June 19, 2018 / 5:49 AM / 4 months ago

Bank of England to keep rates steady as winter chill slow to lift

LONDON (Reuters) - The Bank of England will be looking to see if Britain’s economy has recovered from a severe winter chill as it weighs the prospects for a future interest rate rise this week.

Governor of Bank of England Mark Carney sits for the official photo of delegates during the the G7 Finance ministers summit in Whistler, British Columbia, Canada, June 1, 2018. REUTERS/Ben Nelms

No economists polled by Reuters expect the BoE to raise rates on Thursday, and some are getting cold feet about their forecasts for a rate rise in August, which would be only the central bank’s second increase since the 2008 financial crisis.

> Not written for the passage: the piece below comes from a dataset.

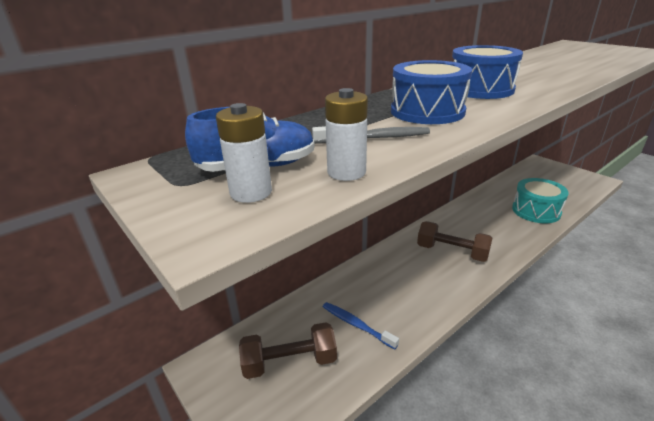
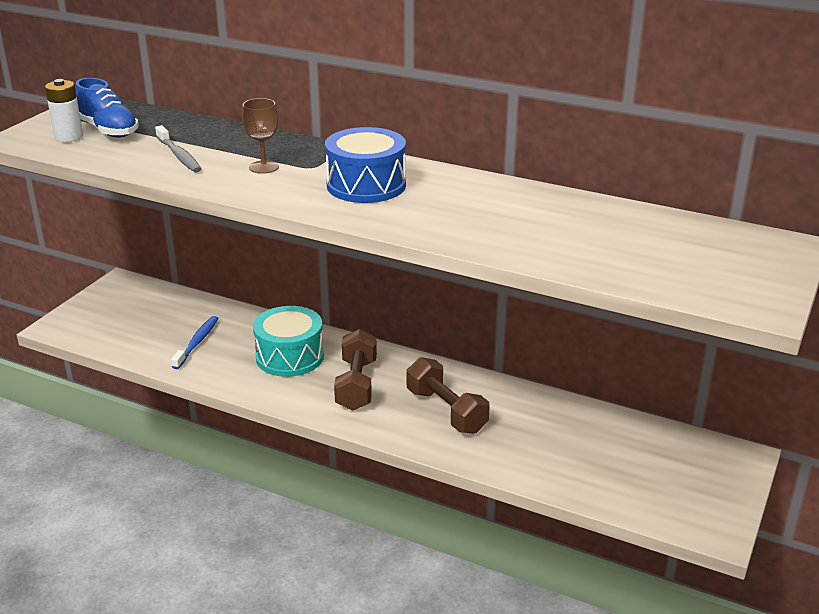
camera: 65 degrees right, 0 degrees up
brown dumbbell [239,322,337,379] -> brown dumbbell moved to [407,357,490,434]
white battery [325,88,368,181] -> none
blue drum [391,60,472,124] -> brown goblet [242,98,279,174]
turquoise drum [512,178,569,223] -> turquoise drum moved to [253,306,324,377]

Patchy growth as the economy prepares to leave the European Union in March next year places BoE policy in sharp contrast to the United States, where the Federal Reserve plans to raise rates four times in 2018, and three times in 2019.

“The Monetary Policy Committee will be wary of providing any firm guidance over the likely timing of the next hike as it won’t want to tie its hands,” BNP Paribas economist Luigi Speranza said on Monday.

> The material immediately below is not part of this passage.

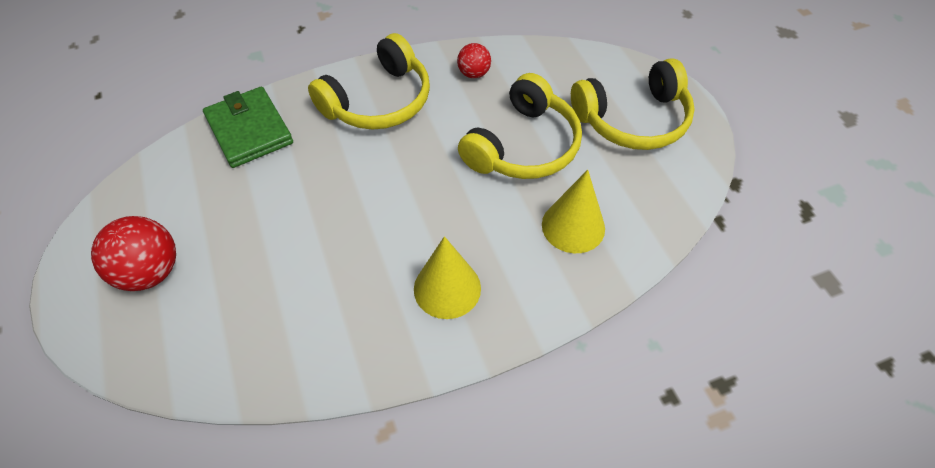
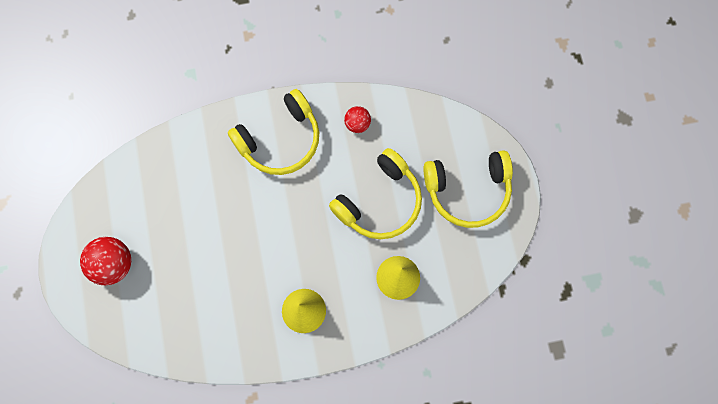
camera: 10 degrees right, 20 degrees up
green wallet [203,87,293,168] -> none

Goldman Sachs currency strategists said sterling - which is already near a 2018 low - continued to price in too high a chance of an August move.

BoE Governor Mark Carney has said first-quarter weakness looks temporary and expects to rates to rise gradually over the next couple of years, to prevent overheating at a time of above-target inflation and the lowest unemployment since 1975.

But he has been much vaguer about precise timing. A putative May rate rise was thrown off course by an unusually harsh winter - and a possible underlying slowdown - that led to the economy almost stagnating from January to March.

A record proportion of the public in a BoE survey last month had no idea what would happen to rates over the coming year - perhaps reflecting Brexit uncertainty as well as BoE indecision.

FILE PHOTO: The Bank of England is seen in London, Britain, April 9, 2018. REUTERS/Hannah McKay/File Photo

Trade concerns exist outside Britain too. The Bundesbank sharply cut its growth forecast for Germany on Friday, partly due to worries that U.S. President Donald Trump may spark a trade war with his tariffs on European and Japanese steel.

HEDGING BETS

If it wishes, the BoE will have ample chance to bring clarity on Thursday, when the MPC will publish a statement at 1100 GMT and Carney is due to give a major speech at 2015 GMT.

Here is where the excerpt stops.